> [Provided material]
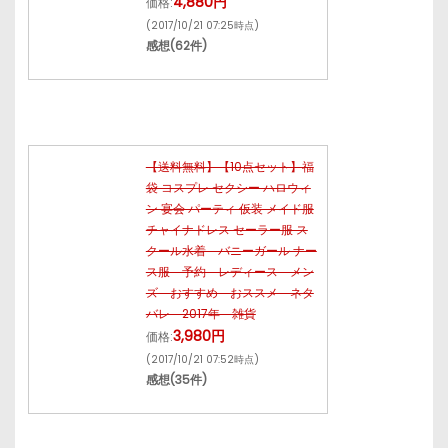
4,880円
価格:
(2017/10/21 07:25時点)
感想(62件)
【送料無料】【10点セット】福
袋 コスプレ セクシー ハロウィ
ン 宴会 パーティ 仮装 メイド服
チャイナドレス セーラー服 ス
クール水着 バニーガール ナー
ス服 予約 レディース メン
ズ おすすめ おススメ ネタ
バレ 2017年 雑貨
3,980円
価格:
(2017/10/21 07:52時点)
感想(35件)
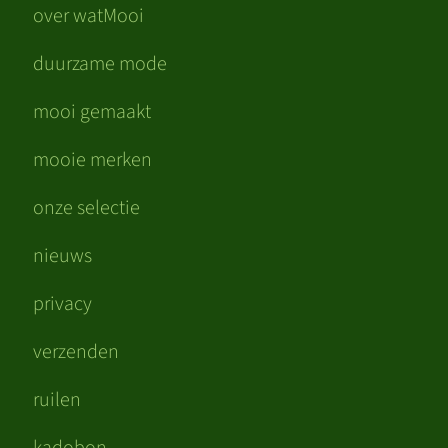
over watMooi
duurzame mode
mooi gemaakt
mooie merken
onze selectie
nieuws
privacy
verzenden
ruilen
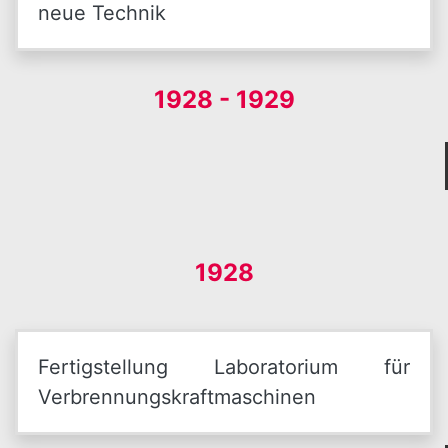
neue Technik
1928 - 1929
1928
Fertigstellung Laboratorium für
Verbrennungskraftmaschinen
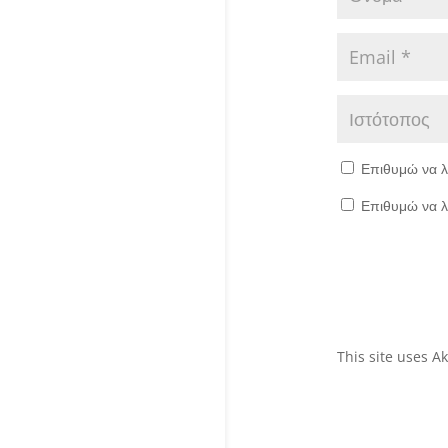
Επιθυμώ να λ
Επιθυμώ να λ
This site uses 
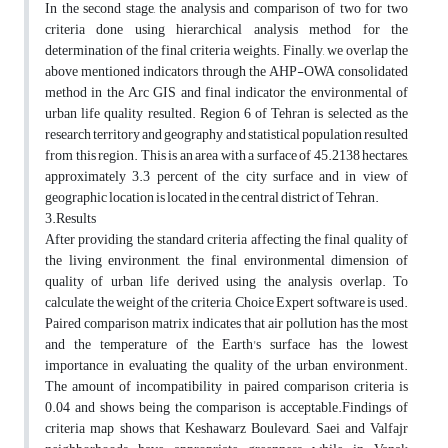
In the second stage, the analysis and comparison of two for two
criteria done using hierarchical analysis method for the
determination of the final criteria weights. Finally, we overlap the
above mentioned indicators through the AHP-OWA consolidated
method in the Arc GIS and final indicator the environmental of
urban life quality resulted. Region 6 of Tehran is selected as the
research territory and geography and statistical population resulted
from this region. This is an area with a surface of 45.2138 hectares,
approximately 3.3 percent of the city surface and in view of
geographic location is located in the central district of Tehran.
3.Results
After providing the standard criteria affecting the final quality of
the living environment, the final environmental dimension of
quality of urban life derived using the analysis overlap. To
calculate the weight of the criteria, Choice Expert software is used.
Paired comparison matrix indicates that air pollution has the most
and the temperature of the Earth's surface has the lowest
importance in evaluating the quality of the urban environment.
The amount of incompatibility in paired comparison criteria is
0.04 and shows being the comparison is acceptable.Findings of
criteria map shows that Keshawarz Boulevard, Saei and Valfajr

> [What needs to be done]
The response should be the lines from the one containing "quality of urban" through the last line of the data, set down exactly and with no other line.

> [Result of the exercise]
quality of urban life derived using the analysis overlap. To
calculate the weight of the criteria, Choice Expert software is used.
Paired comparison matrix indicates that air pollution has the most
and the temperature of the Earth's surface has the lowest
importance in evaluating the quality of the urban environment.
The amount of incompatibility in paired comparison criteria is
0.04 and shows being the comparison is acceptable.Findings of
criteria map shows that Keshawarz Boulevard, Saei and Valfajr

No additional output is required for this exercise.